For any of those COVID deniers in your family that you just can't reason with: 400,000 More U.S. Deaths Than Normal Since Covid-19 Struck I mean dead is dead. Never underestimate the lunacy of deniers, of course, They might argue that we really don't know how many people die each year in this country. But for anyone who looks at that top chart and admits, yeah, looks like 400K extra people have died in the last year, the simple question is: What killed them? Where there thousands of terrorist attacks I hadn't heard of? A epidemic if people falling off of ladders? A freakish spike in fatal car accidents? Have we been involved in a major war that's not been reported on?
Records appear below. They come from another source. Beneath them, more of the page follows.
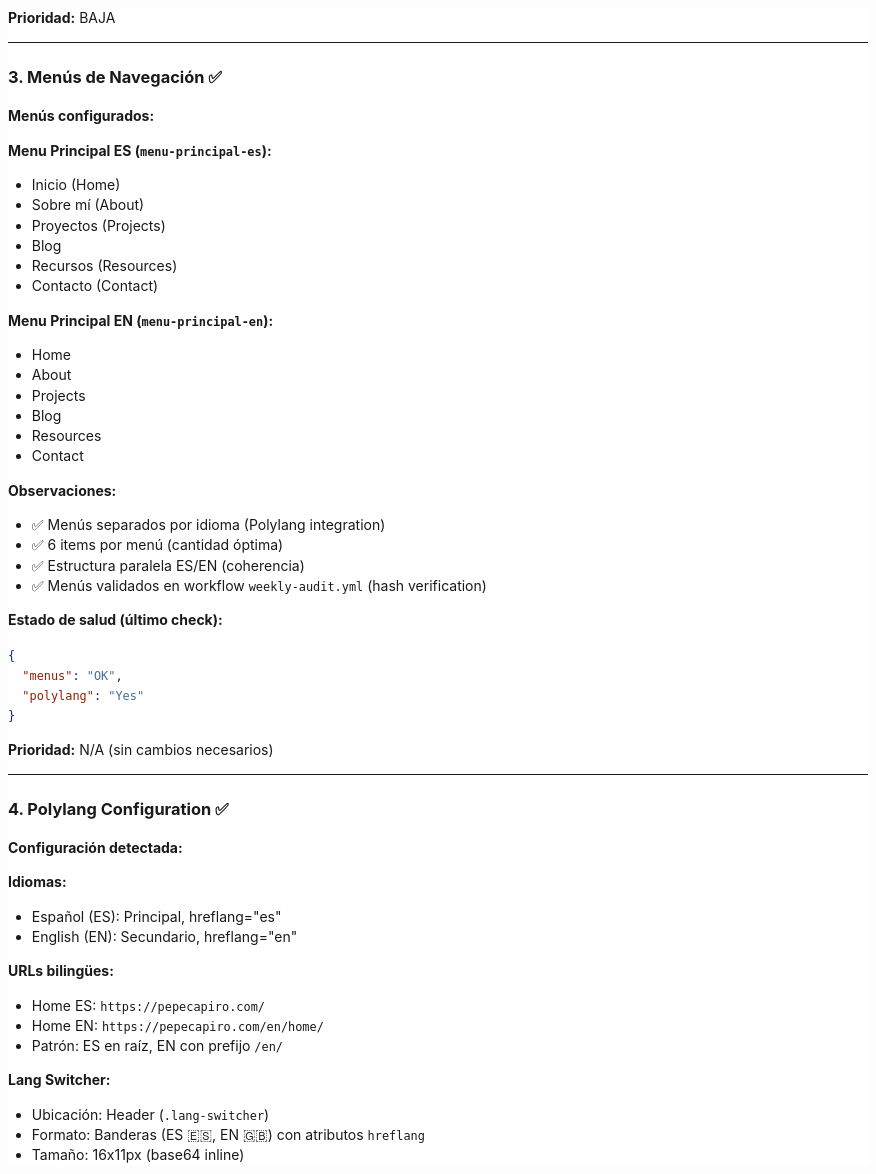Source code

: **Prioridad:** BAJA

---

### 3. Menús de Navegación ✅

**Menús configurados:**

**Menu Principal ES (`menu-principal-es`):**
- Inicio (Home)
- Sobre mí (About)
- Proyectos (Projects)
- Blog
- Recursos (Resources)
- Contacto (Contact)

**Menu Principal EN (`menu-principal-en`):**
- Home
- About
- Projects
- Blog
- Resources
- Contact

**Observaciones:**
- ✅ Menús separados por idioma (Polylang integration)
- ✅ 6 items por menú (cantidad óptima)
- ✅ Estructura paralela ES/EN (coherencia)
- ✅ Menús validados en workflow `weekly-audit.yml` (hash verification)

**Estado de salud (último check):**
```json
{
  "menus": "OK",
  "polylang": "Yes"
}
```

**Prioridad:** N/A (sin cambios necesarios)

---

### 4. Polylang Configuration ✅

**Configuración detectada:**

**Idiomas:**
- Español (ES): Principal, hreflang="es"
- English (EN): Secundario, hreflang="en"

**URLs bilingües:**
- Home ES: `https://pepecapiro.com/`
- Home EN: `https://pepecapiro.com/en/home/`
- Patrón: ES en raíz, EN con prefijo `/en/`

**Lang Switcher:**
- Ubicación: Header (`.lang-switcher`)
- Formato: Banderas (ES 🇪🇸, EN 🇬🇧) con atributos `hreflang`
- Tamaño: 16x11px (base64 inline)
I mean, what's the cause? And it's helpful to see the numbers do, occasionally, spike; a bad flu season in 2017-18, for example. So you can see what normal, precedented deviations from the norm look like. But this data, its simplicity, and the ease with which it can be visualized and understood... it's damned hard to just argue away. Unless you're a complete, batshit crazy conspiracy idiot.
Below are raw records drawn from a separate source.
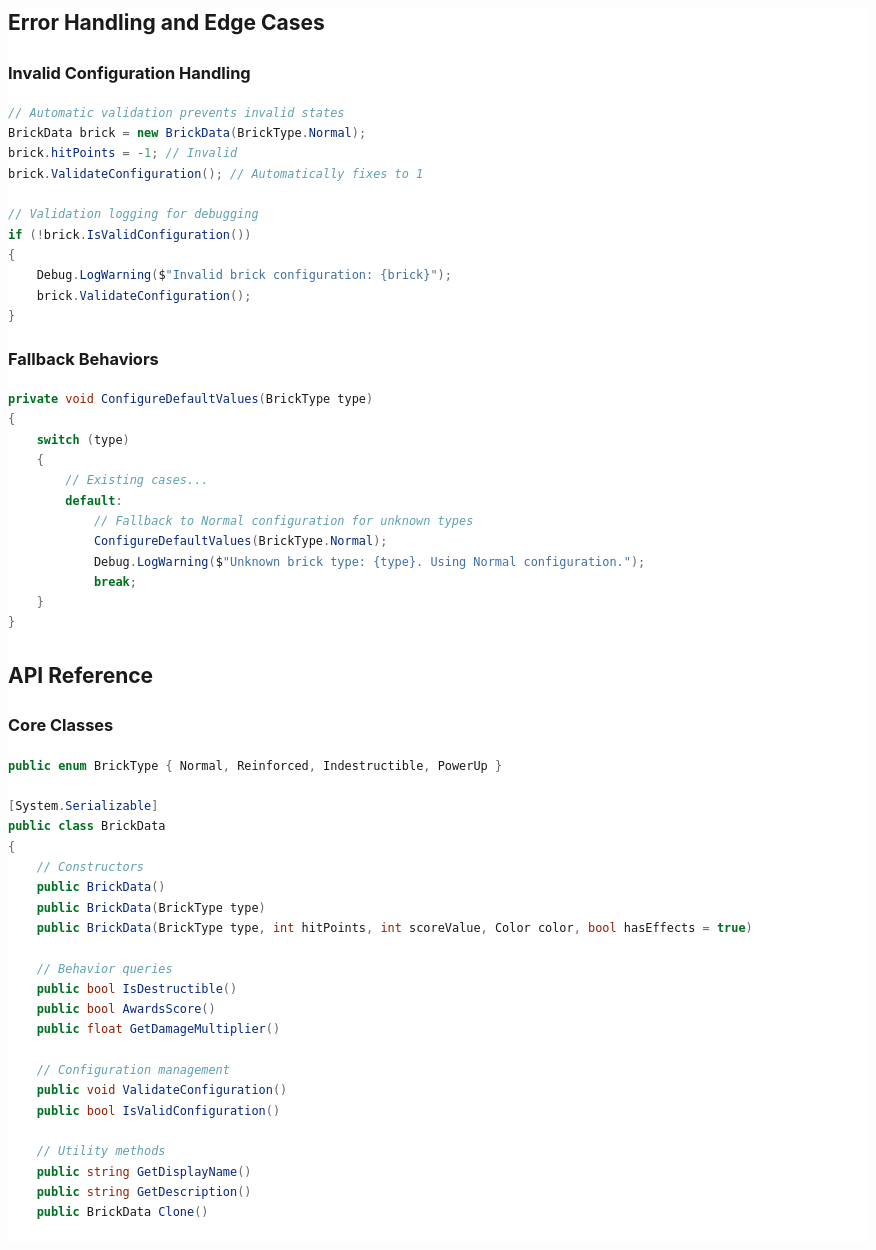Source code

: ## Error Handling and Edge Cases

### Invalid Configuration Handling
```csharp
// Automatic validation prevents invalid states
BrickData brick = new BrickData(BrickType.Normal);
brick.hitPoints = -1; // Invalid
brick.ValidateConfiguration(); // Automatically fixes to 1

// Validation logging for debugging
if (!brick.IsValidConfiguration())
{
    Debug.LogWarning($"Invalid brick configuration: {brick}");
    brick.ValidateConfiguration();
}
```

### Fallback Behaviors
```csharp
private void ConfigureDefaultValues(BrickType type)
{
    switch (type)
    {
        // Existing cases...
        default:
            // Fallback to Normal configuration for unknown types
            ConfigureDefaultValues(BrickType.Normal);
            Debug.LogWarning($"Unknown brick type: {type}. Using Normal configuration.");
            break;
    }
}
```

## API Reference

### Core Classes
```csharp
public enum BrickType { Normal, Reinforced, Indestructible, PowerUp }

[System.Serializable]
public class BrickData
{
    // Constructors
    public BrickData()
    public BrickData(BrickType type)
    public BrickData(BrickType type, int hitPoints, int scoreValue, Color color, bool hasEffects = true)
    
    // Behavior queries
    public bool IsDestructible()
    public bool AwardsScore()
    public float GetDamageMultiplier()
    
    // Configuration management
    public void ValidateConfiguration()
    public bool IsValidConfiguration()
    
    // Utility methods
    public string GetDisplayName()
    public string GetDescription()
    public BrickData Clone()
    
```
I would gladly take either one. But given the choice, I would go with Moderna because I would be concerned that the Pfizer vaccine (which requires ultra cold temperatures) might have been stored improperly.
There was more gun violence (highest in 20 years - 19k dead) but that only boosts this number slightly obv. The excess deaths in the last 10 months works-out to more than 1 out of every 300 people in NY City. Yikes!
I'm thinking that the COVID numbers are actually higher than that because of the large scale quarantine. All those people that would have gotten the flu on the subway but didn't, all those car crashes that would have happened but didn't, all those dumbshits that would have fallen head first into a manhole but didn't, etc.
here we are in mid-January. general question ... at what point do you think Covid will be "over" where you live? note - by "over" I mean: - no longer viewed as an out-of-control epidemic - "normal life" is for the most part back in place (business, schools, public gathering places etc all open) - ignoring the long-run Covid impacts - assumes no major vaccination problems encountered for me (Ontario Canada) I'm guessing August 2021. might be optimistic though.
September (BC, Canada) We consistently pull the e brake way sooner than you guys do back East on restrictions. And we release the brake even more slowly than you. While we are vaccinating at a per capita rate that's faster than Ontario, I'm still thinking September for us.